GH: I don't think we did that, but yes, we did go exercise.

MN: Now, your mother's not very healthy, so how was she able to stand all...

GH: She tried. And one time she did fall, and thereafter we didn't go. [Laughs]

MN: Now, was this all women, or were there girls, young girls? Or how, and how many --

GH: I think it was all woman, and it was a group.

MN: How big was the group?

GH: I don't know, I don't know anybody in there or anything. We just went, did our thing, and came back. But it was a group. There was quite a few people. And we did, "Wassho, wassho, wassho," ran up the street. I think I remember that the street was, like, a red gravel street, and (Mother) fell and it really scraped her leg badly, and I think she hurt her back too.
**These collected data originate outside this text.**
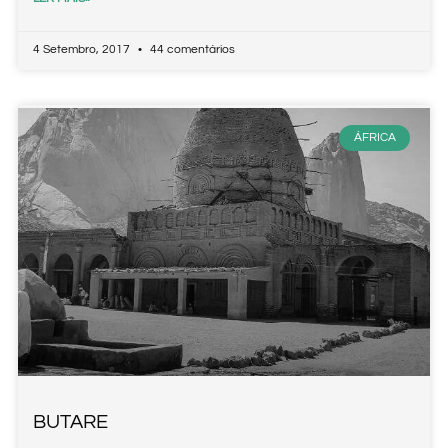
4 Setembro, 2017
44 comentários
ÁFRICA
BUTARE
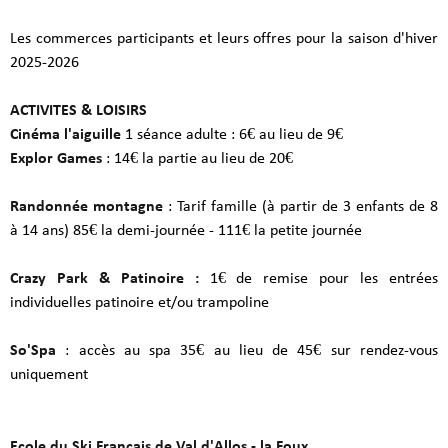
Les commerces participants et leurs offres pour la saison d'hiver
2025-2026
ACTIVITES & LOISIRS
Cinéma l'aiguille
1 séance adulte : 6€ au lieu de 9€
Explor Games
: 14€ la partie au lieu de 20€
Randonnée montagne
: Tarif famille (à partir de 3 enfants de 8
à 14 ans) 85€ la demi-journée - 111€ la petite journée
Crazy Park & Patinoire :
1€ de remise pour les entrées
individuelles patinoire et/ou trampoline
So'Spa
: accès au spa 35€ au lieu de 45€ sur rendez-vous
uniquement
Ecole du Ski Français de Val d'Allos - la Foux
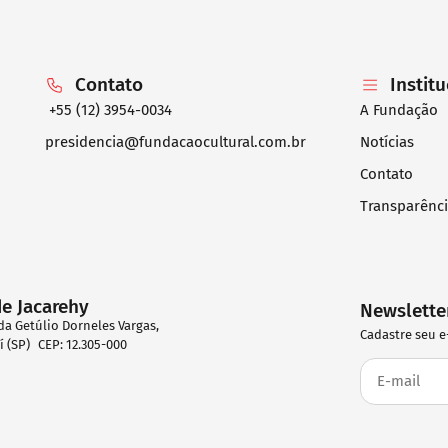
Contato
Instit
+55 (12) 3954-0034
A Fundação
presidencia@fundacaocultural.com.br
Notícias
Contato
Transparênc
de Jacarehy
Newslette
da Getúlio Dorneles Vargas,
Cadastre seu e
eí (SP) CEP: 12.305-000
2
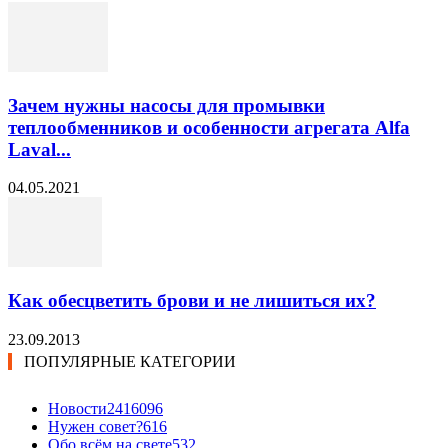
Зачем нужны насосы для промывки
теплообменников и особенности агрегата Alfa
Laval...
04.05.2021
Как обесцветить брови и не лишиться их?
23.09.2013
ПОПУЛЯРНЫЕ КАТЕГОРИИ
Новости24
16096
Нужен совет?
616
Обо всём на свете
532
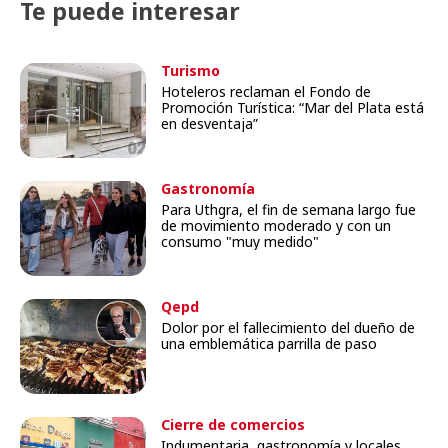
Te puede interesar
Turismo
Hoteleros reclaman el Fondo de
Promoción Turística: “Mar del Plata está
en desventaja”
Gastronomía
Para Uthgra, el fin de semana largo fue
de movimiento moderado y con un
consumo "muy medido"
Qepd
Dolor por el fallecimiento del dueño de
una emblemática parrilla de paso
Cierre de comercios
Indumentaria, gastronomía y locales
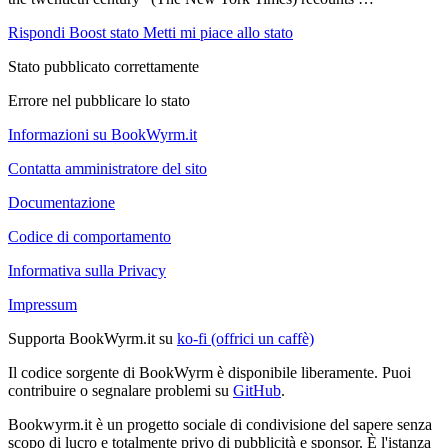
Rispondi
Boost stato
Metti mi piace allo stato
Stato pubblicato correttamente
Errore nel pubblicare lo stato
Informazioni su BookWyrm.it
Contatta amministratore del sito
Documentazione
Codice di comportamento
Informativa sulla Privacy
Impressum
Supporta BookWyrm.it su
ko-fi (offrici un caffè)
Il codice sorgente di BookWyrm è disponibile liberamente. Puoi
contribuire o segnalare problemi su
GitHub
.
Bookwyrm.it è un progetto sociale di condivisione del sapere senza
scopo di lucro e totalmente privo di pubblicità e sponsor. È l'istanza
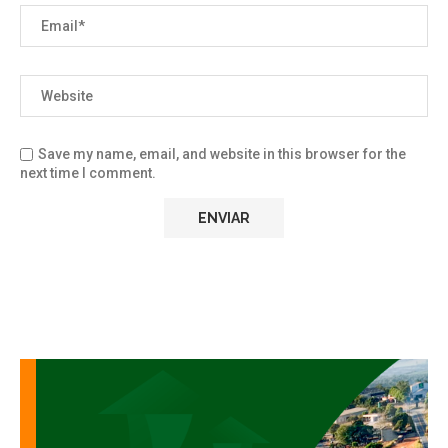
Save my name, email, and website in this browser for the
next time I comment.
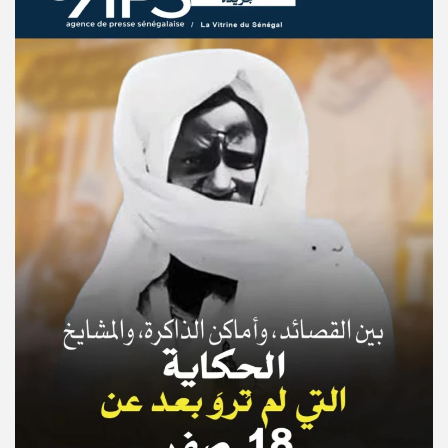
© Copyright 2025, APS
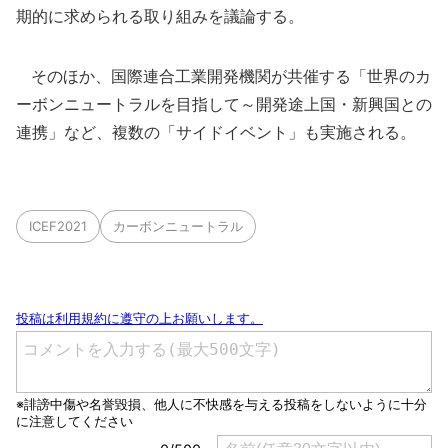
期的に求められる取り組みを議論する。
そのほか、国際連合工業開発機関が共催する「世界のカ
ーボンニュートラルを目指して～開発途上国・新興国との
連携」など、複数の「サイドイベント」も実施される。
ICEF2021
カーボンニュートラル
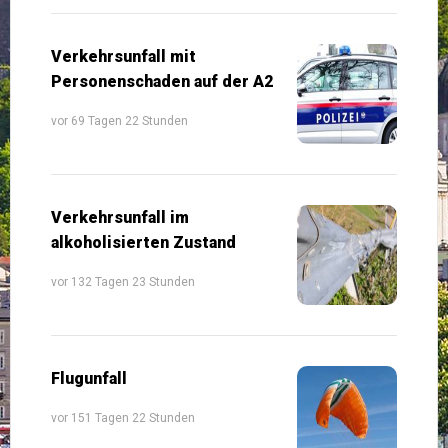
Verkehrsunfall mit
Personenschaden auf der A2
vor 69 Tagen 22 Stunden
Verkehrsunfall im
alkoholisierten Zustand
vor 132 Tagen 23 Stunden
Flugunfall
vor 151 Tagen 22 Stunden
And thereafter we didn't go very much.

MN: When you were exercising, were the men exercising also?

GH: [Shakes head] Maybe they were separate from us.
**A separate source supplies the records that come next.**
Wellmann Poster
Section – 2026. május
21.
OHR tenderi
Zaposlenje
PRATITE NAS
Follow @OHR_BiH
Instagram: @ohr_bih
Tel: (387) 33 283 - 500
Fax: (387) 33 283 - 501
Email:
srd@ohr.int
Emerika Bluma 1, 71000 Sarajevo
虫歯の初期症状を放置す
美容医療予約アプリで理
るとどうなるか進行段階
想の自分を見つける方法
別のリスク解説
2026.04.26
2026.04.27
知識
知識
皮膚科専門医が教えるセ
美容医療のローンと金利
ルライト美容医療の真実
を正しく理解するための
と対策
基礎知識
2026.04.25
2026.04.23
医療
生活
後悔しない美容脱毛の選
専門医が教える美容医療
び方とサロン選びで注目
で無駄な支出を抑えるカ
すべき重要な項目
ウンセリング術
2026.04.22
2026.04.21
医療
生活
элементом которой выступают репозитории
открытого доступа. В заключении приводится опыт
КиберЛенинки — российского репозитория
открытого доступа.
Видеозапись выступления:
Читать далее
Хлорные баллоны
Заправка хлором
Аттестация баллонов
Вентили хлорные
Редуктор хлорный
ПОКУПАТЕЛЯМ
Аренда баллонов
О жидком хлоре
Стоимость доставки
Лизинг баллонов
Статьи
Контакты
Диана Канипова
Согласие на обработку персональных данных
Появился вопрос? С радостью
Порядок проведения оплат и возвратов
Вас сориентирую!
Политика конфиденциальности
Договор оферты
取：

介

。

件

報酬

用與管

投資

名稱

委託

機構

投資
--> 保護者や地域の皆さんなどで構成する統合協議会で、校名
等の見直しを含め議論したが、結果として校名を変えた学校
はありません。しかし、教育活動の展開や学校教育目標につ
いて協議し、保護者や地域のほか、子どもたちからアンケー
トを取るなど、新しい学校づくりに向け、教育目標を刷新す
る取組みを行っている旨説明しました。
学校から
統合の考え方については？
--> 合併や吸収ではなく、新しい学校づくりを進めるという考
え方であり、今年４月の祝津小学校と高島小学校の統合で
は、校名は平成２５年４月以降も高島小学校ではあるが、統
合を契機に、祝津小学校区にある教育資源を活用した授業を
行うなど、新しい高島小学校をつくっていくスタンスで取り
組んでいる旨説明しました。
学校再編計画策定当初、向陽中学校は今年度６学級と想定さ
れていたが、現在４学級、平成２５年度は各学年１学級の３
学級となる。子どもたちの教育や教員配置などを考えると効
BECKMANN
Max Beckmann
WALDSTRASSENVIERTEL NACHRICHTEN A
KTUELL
MN: I know, like the men used to have bugles and stuff. Did the women have that too?

GH: I don't remember that.

MN: Now, at Tule Lake you attended the Japanese school rather than the regular school.

GH: Right.

MN: Why did you choose the Japanese school?

GH: It wasn't that I chose it. My mother said that they had better education there because they taught everything in Japanese, so it was better than the English school, the regular school, because they... I don't know. She felt that it was better for me to go to Japanese school, so I did. And I had a little bit of background from Moneta Gakuen, so I caught up with them very quickly.

MN: So how many hours a day was Japanese school?

GH: It was all day.

MN: Like a regular school.

GH: Like a regular school.

MN: And then you mentioned that you also resumed odori lessons.

GH: Well, that was, Mother wanted me to go to Bando Misa and so I did learn from Bando Misa, yes.

MN: Now, when you were at Tule Lake, nobody tried to convince your father to remain in the United States?

GH: I don't know about that. I don't think so.

MN: How long was your father with the family before, this time your father and Thomas were taken away, right?

GH: Yes.

MN: Do you remember how that happened?

GH: I'm not sure about how that happened. And I can't even remember when it was. I guess I'm trying to wipe out all that part of, of my life. [Laughs] I can't remember it very well.